COVID-19 has also affected the concentrate market. Miners in Africa have downed tools as the combination of a low LME price and the virus have made other jobs more attractive. In Rwanda, government measures have paralysed the mining industry. For two of the world’s top ten refined tin producers, Africa is a major source of concentrate. This decline will likely lead to reduced output once they resume full-scale operations.
On top of these closures, PT Timah announced in March that it would cut production. The world’s largest producer last year could reduce exports by 20-30% while it gauges the impact of the virus on global demand. Although total Q1 exports from Indonesia rose 27% YoY, March data shows that after the announcement, sales through local exchanges fell drastically.
However, the combination of voluntary and involuntary production cuts will likely not prevent the tin market moving into a significant surplus in 2020.
Demand downturn on scale of Financial Crisis
There is very little question that this year will be a poor one for global economic growth. The question is not if, but by how much, growth will fall by. Many economists are predicting that the coronavirus recession will be on a similar scale to the 2008-2009 Financial Crisis. The same is likely true for tin.
China comprises around 45% of global tin demand. While the initial closure of solder, chemical and tinplate producers slowed demand, orders were still being filled. However, some
of these companies are reporting that they have not received new orders since they returned to work.
Outside of China, many companies were reporting strong business up to the end of March. The move for most of the population in these regions to work from home even saw demand for consumer electronics rise during the month. However, this has swiftly fallen as millions of people were furloughed.
Jobless claims have risen dramatically in recent weeks. In the US, over 11 million people claimed unemployment benefits over a two-week period.

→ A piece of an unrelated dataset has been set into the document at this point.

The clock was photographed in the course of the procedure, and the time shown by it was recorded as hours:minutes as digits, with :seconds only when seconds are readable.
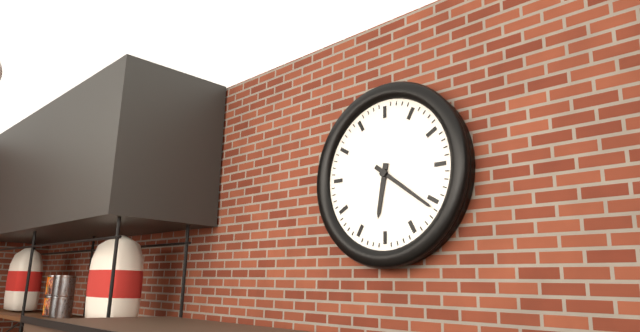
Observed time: 6:21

Tin-containing items, such as consumer electronics, white goods, and cars, will now be luxury goods. Consumers will instead focus on more immediate needs, and this view will not change immediately after lockdown ends.
As such, we estimate that the trough in tin demand has not yet reached a bottom. While China may be beginning to recover, the rest of the world is just beginning to feel the economic impact of COVID-19. Year-on-year growth will likely not resume until the final quarter of 2020. Overall, we see tin consumption falling some 8% in 2020.
As a result of the falling demand and slowing production, the balance of the market will also dramatically shift this year. After several consecutive years of deficits, the tin market will
shift into surplus, the largest since the financial crisis.
Long-term fundamentals remain strong
While 2020 will be a mark on tin’s record, the future remains positive. Demand for electronics has been growing rapidly over the last decade, but miniaturisation has been holding back demand for tin in solder. However, the impact of this appears to be nearing an end. Once this occurs, solder demand should trend with growth in electronics, which has historically been at around 10% annually.
Combined with positive forecasts for tin in energy generation and storage, as well as automation, robotics and 5G, there is still reason to be positive on future tin demand, despite the current conditions.